■ ACTIVITY: Report each line of the records below that holds the word "Squamous".

■ Stored dataset items:

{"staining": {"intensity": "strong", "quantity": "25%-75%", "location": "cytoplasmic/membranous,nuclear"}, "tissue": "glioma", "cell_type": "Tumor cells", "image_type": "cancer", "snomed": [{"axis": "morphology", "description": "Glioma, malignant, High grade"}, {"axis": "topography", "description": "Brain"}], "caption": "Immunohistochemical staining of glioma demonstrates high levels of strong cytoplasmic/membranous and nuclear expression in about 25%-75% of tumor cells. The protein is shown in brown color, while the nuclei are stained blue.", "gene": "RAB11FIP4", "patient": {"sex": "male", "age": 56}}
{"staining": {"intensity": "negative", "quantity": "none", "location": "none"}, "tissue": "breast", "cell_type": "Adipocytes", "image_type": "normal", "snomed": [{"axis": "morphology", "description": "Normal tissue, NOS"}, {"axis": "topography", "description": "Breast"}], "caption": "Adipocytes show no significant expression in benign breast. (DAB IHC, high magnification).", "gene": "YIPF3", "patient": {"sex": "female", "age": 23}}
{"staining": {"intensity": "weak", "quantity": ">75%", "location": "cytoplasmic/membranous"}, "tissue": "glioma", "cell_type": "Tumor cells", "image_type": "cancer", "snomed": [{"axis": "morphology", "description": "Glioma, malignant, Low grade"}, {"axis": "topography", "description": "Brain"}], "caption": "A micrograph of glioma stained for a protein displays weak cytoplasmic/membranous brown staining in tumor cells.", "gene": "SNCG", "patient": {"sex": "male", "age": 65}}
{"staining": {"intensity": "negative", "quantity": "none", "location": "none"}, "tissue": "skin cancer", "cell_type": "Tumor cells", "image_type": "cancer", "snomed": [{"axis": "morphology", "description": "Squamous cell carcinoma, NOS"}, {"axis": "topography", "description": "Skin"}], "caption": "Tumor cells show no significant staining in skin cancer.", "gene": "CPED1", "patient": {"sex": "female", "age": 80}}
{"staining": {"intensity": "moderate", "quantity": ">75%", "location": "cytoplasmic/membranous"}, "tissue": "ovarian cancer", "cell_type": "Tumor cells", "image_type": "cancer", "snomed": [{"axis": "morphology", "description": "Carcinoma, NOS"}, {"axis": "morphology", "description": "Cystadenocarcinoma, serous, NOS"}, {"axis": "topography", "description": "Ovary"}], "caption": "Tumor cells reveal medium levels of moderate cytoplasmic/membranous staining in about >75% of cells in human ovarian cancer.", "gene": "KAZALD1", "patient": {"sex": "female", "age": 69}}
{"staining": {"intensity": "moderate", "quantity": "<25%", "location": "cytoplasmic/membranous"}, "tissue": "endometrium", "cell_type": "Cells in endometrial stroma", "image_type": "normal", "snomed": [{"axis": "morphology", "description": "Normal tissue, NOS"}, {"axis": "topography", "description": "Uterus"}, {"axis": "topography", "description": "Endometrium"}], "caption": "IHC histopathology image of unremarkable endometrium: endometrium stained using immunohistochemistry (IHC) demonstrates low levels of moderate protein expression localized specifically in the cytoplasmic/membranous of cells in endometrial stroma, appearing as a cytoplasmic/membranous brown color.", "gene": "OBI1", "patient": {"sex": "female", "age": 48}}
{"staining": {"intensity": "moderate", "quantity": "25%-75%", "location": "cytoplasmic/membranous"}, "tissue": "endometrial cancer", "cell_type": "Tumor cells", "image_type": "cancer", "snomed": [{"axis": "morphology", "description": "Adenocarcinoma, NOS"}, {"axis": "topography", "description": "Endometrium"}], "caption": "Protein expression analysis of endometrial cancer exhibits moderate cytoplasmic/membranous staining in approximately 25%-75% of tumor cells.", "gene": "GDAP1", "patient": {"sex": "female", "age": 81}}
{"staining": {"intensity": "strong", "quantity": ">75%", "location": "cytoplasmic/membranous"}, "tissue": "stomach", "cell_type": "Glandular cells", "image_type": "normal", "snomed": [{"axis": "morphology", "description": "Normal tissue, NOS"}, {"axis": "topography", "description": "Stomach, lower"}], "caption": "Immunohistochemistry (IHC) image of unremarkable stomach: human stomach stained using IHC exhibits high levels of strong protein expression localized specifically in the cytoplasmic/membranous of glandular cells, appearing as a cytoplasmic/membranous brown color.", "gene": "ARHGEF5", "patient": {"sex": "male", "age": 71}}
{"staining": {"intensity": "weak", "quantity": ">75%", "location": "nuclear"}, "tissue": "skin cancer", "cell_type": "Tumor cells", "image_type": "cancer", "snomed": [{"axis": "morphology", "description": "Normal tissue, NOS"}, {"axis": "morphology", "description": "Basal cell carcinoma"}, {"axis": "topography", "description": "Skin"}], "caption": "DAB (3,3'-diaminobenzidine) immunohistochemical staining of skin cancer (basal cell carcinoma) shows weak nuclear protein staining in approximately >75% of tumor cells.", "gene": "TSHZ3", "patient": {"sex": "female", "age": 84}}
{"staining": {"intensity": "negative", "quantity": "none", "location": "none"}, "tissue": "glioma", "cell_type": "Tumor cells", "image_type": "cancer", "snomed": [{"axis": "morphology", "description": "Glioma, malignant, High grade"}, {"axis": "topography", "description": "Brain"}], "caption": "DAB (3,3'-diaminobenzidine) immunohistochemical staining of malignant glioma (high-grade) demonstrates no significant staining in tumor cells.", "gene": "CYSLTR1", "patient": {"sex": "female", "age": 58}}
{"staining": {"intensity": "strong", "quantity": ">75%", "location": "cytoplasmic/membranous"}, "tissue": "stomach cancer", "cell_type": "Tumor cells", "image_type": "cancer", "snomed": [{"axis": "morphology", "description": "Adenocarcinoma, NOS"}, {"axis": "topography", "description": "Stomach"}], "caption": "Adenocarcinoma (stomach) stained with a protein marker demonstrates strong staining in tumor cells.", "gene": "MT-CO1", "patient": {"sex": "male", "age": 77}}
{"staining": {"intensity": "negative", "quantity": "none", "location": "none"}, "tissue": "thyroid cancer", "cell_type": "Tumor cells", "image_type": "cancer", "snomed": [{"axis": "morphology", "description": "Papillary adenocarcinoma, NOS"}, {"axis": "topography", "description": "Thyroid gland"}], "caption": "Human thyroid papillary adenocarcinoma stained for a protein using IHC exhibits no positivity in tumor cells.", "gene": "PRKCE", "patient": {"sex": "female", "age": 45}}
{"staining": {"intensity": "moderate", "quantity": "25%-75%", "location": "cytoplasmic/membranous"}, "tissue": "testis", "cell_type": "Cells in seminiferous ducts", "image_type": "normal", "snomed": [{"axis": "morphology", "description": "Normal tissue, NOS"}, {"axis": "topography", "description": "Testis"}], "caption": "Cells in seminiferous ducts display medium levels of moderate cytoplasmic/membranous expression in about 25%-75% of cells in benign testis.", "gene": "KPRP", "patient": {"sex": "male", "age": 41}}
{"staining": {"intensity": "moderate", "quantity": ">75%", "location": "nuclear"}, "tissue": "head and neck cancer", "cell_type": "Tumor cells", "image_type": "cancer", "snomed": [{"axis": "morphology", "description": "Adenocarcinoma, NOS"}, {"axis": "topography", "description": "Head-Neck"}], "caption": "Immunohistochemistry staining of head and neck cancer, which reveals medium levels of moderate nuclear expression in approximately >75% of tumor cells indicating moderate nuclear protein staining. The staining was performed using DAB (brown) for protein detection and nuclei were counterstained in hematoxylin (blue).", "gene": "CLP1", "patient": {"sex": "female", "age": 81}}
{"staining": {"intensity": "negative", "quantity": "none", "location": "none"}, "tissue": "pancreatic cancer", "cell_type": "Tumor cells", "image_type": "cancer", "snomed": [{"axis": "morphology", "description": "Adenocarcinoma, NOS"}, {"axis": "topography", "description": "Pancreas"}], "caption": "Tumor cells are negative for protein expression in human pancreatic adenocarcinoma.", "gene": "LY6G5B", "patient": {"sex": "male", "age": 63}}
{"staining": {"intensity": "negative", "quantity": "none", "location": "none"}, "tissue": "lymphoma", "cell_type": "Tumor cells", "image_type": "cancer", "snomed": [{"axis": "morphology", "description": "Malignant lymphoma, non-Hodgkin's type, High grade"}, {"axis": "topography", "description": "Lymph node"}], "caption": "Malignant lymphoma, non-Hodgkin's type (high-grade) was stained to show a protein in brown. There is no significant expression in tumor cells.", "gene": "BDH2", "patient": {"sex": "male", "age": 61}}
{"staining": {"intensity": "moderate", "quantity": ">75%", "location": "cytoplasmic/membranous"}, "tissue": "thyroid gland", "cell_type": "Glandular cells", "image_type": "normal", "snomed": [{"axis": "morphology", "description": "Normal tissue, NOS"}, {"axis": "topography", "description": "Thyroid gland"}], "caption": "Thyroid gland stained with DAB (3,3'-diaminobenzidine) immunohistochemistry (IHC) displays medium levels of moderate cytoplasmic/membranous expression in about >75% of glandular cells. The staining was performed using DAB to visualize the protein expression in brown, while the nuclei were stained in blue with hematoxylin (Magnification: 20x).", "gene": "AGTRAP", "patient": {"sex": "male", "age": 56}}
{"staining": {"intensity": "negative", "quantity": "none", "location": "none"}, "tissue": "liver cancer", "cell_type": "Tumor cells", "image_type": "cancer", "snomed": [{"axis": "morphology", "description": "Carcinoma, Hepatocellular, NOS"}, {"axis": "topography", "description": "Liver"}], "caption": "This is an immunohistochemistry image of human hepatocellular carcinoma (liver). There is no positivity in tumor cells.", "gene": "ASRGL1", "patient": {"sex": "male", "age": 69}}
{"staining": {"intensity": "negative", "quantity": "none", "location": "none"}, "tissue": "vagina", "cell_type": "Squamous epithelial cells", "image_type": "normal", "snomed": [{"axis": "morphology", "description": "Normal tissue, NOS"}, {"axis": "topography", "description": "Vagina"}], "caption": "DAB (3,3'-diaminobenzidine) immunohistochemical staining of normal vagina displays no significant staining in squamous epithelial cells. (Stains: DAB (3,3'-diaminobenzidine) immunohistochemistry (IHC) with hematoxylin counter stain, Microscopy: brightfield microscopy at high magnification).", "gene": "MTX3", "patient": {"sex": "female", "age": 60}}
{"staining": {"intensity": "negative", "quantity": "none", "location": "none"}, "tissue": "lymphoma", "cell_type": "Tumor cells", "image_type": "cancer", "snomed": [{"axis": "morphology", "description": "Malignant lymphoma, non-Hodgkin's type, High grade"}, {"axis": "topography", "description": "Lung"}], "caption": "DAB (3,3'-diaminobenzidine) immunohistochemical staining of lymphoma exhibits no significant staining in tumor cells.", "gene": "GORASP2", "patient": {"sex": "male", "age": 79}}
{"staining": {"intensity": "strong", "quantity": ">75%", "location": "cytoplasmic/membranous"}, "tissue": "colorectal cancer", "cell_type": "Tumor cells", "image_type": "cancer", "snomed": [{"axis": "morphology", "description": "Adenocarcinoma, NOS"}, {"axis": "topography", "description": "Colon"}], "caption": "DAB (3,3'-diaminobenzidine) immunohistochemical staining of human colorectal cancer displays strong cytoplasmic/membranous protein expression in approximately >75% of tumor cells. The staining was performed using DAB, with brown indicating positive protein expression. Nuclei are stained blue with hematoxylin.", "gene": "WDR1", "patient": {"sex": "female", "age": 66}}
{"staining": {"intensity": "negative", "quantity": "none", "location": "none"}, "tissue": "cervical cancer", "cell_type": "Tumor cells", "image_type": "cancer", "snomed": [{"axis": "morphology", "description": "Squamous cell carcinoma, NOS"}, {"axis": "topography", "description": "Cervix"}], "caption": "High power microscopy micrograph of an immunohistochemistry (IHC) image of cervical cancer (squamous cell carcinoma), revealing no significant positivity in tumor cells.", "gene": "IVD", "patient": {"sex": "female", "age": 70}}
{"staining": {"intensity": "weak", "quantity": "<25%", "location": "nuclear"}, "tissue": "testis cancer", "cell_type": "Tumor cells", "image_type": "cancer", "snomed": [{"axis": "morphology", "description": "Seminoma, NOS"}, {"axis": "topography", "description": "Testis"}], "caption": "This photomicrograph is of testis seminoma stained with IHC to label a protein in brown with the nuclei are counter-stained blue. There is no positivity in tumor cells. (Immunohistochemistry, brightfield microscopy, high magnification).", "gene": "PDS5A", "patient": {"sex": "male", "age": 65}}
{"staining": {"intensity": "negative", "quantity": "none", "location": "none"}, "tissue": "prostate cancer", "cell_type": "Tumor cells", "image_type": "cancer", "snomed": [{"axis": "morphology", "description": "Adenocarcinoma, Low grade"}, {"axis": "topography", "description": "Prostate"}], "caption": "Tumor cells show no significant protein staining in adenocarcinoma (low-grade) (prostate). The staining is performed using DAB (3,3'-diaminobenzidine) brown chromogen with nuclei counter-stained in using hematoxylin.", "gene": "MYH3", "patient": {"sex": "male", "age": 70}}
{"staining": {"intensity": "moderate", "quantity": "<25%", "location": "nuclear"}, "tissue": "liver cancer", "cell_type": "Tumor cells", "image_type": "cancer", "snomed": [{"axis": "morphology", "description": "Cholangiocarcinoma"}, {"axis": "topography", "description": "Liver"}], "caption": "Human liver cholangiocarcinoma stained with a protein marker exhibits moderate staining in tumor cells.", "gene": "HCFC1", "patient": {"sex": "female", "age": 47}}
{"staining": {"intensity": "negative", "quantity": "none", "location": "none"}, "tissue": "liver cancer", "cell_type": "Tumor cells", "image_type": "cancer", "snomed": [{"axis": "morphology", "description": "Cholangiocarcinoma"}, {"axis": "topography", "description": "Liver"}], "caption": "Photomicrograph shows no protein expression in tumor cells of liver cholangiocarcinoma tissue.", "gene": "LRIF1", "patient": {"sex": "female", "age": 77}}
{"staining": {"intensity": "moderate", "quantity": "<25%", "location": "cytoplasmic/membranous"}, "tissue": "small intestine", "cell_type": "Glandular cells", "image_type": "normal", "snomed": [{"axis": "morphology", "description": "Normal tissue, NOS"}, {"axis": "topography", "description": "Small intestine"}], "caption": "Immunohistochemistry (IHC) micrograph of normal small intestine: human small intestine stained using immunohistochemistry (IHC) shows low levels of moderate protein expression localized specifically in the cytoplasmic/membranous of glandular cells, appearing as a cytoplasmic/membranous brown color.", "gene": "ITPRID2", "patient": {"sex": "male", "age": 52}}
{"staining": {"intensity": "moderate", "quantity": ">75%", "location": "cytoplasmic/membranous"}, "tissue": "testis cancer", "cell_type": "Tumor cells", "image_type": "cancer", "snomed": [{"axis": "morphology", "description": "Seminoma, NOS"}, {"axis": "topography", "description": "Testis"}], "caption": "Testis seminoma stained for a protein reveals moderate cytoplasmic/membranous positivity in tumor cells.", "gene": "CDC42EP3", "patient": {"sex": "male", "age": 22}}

■ RESPONSE TO THE TASK:
{"staining": {"intensity": "negative", "quantity": "none", "location": "none"}, "tissue": "skin cancer", "cell_type": "Tumor cells", "image_type": "cancer", "snomed": [{"axis": "morphology", "description": "Squamous cell carcinoma, NOS"}, {"axis": "topography", "description": "Skin"}], "caption": "Tumor cells show no significant staining in skin cancer.", "gene": "CPED1", "patient": {"sex": "female", "age": 80}}
{"staining": {"intensity": "negative", "quantity": "none", "location": "none"}, "tissue": "vagina", "cell_type": "Squamous epithelial cells", "image_type": "normal", "snomed": [{"axis": "morphology", "description": "Normal tissue, NOS"}, {"axis": "topography", "description": "Vagina"}], "caption": "DAB (3,3'-diaminobenzidine) immunohistochemical staining of normal vagina displays no significant staining in squamous epithelial cells. (Stains: DAB (3,3'-diaminobenzidine) immunohistochemistry (IHC) with hematoxylin counter stain, Microscopy: brightfield microscopy at high magnification).", "gene": "MTX3", "patient": {"sex": "female", "age": 60}}
{"staining": {"intensity": "negative", "quantity": "none", "location": "none"}, "tissue": "cervical cancer", "cell_type": "Tumor cells", "image_type": "cancer", "snomed": [{"axis": "morphology", "description": "Squamous cell carcinoma, NOS"}, {"axis": "topography", "description": "Cervix"}], "caption": "High power microscopy micrograph of an immunohistochemistry (IHC) image of cervical cancer (squamous cell carcinoma), revealing no significant positivity in tumor cells.", "gene": "IVD", "patient": {"sex": "female", "age": 70}}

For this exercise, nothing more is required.